I believe in God simply because I refuse to accept that all the evil in the world is pure chance. There has to be a grand design behind all the nasty shit that flies at me all fucking day. Bury me with a shotgun, because I’m going to blow off Christ’s head. Or Allah, or whatever. The goddess of the moon’s getting shot, too. I’ll be on CNN: Man walks around heaven shooting people, then shoots self. It’ll be like Columbine. I’ll make a video with heavy metal music playing in the background. People will ask why. Jesus will have a state funeral. God, of course, will be on vacation that day and miss the whole thing.
(9) Work sucks
It goes against everything human about you to get up and go to work. Unless you’re a doctor or someone benefiting humanity, you’re wasting your time. But you’re in debt, idiot, so that’s that.
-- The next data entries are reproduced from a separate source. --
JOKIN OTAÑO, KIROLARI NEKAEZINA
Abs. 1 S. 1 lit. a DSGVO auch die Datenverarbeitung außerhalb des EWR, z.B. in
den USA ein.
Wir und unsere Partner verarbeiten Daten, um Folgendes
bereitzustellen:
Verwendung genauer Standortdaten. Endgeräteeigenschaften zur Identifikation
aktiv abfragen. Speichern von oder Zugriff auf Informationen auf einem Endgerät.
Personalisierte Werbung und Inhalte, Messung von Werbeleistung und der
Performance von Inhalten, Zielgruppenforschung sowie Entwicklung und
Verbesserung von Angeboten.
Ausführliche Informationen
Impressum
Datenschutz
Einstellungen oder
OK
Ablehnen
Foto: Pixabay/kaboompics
Pay your penance and do as little work as possible. If you’re sitting there bored for seven hours, fine. That’s the only way you can fight back. Do no more than 45 minutes of work a day, befriend no one at the office unless they are really spectacular people, always be aware that your boss is out to kill you, steal everything, and cash your paychecks immediately. That’s how I live each day!
(10) Stop telling me you’re depressed.
I don’t care. I make fun of you behind your back when you do. I want your CD’s after you hang yourself. And I’m hoping you hang yourself soon because…stop telling me you’re depressed.
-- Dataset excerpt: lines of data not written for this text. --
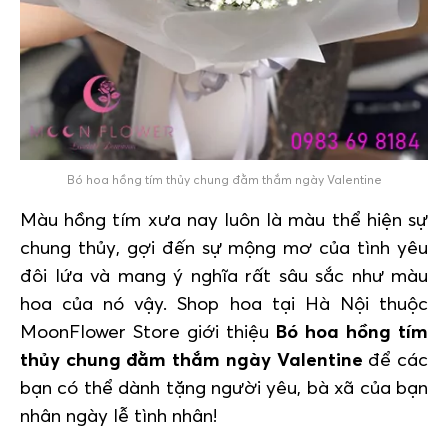
Bó hoa hồng tím thủy chung đằm thắm ngày Valentine
Màu hồng tím xưa nay luôn là màu thể hiện sự
chung thủy, gợi đến sự mộng mơ của tình yêu
đôi lứa và mang ý nghĩa rất sâu sắc như màu
hoa của nó vậy. Shop hoa tại Hà Nội thuộc
MoonFlower Store giới thiệu
Bó hoa hồng tím
thủy chung đằm thắm ngày Valentine
để các
bạn có thể dành tặng người yêu, bà xã của bạn
nhân ngày lễ tình nhân!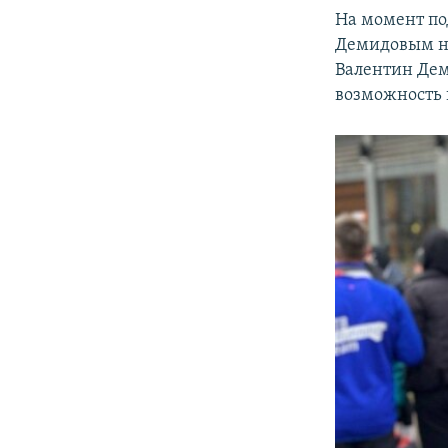
На момент по
Демидовым не
Валентин Дем
возможность 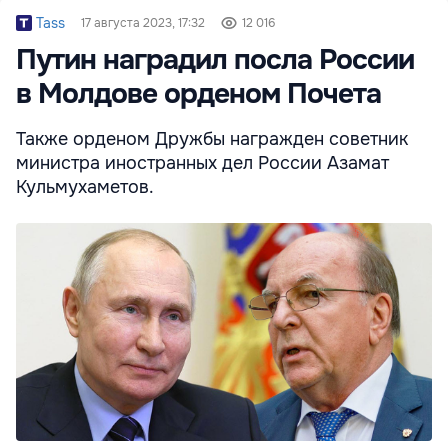
Tass
17 августа 2023, 17:32
12 016
Путин наградил посла России
в Молдове орденом Почета
Также орденом Дружбы награжден советник
министра иностранных дел России Азамат
Кульмухаметов.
Got your message – is it called nihilism or depression indigestion.
I actually wanted to fucking moan and wail and fuck the life i am responsible for and then i find your message and i end up laughing.
you will not get video of tragedy bu you should see my crooked hedge which i cut today — its all relative its just not perfect – but why should it be. keep writing and keep me informed of your latest interpretations – good luck Dorothy – your soul sister with feelings of sibling rivalry!!!!
Hey, I really enjoyed your blog. It’s so refreshing to hear people speak the truth. It just puts things into perspective and makes me feel that there are people who not only understand and are past depression, but who know how to make it a good joke. I’ll still be concerned and do my best to live, but I do know that life needs to be laughed at sometimes. I really do think that the greatest ‘evil’ can become the greatest ‘good’ somehow. Once the world has literally f#*^ed each other so that ‘races’ become indistinguishable and we have enough technology and common sense, it will be a laugh. Oh well, there’s always hope and common sense.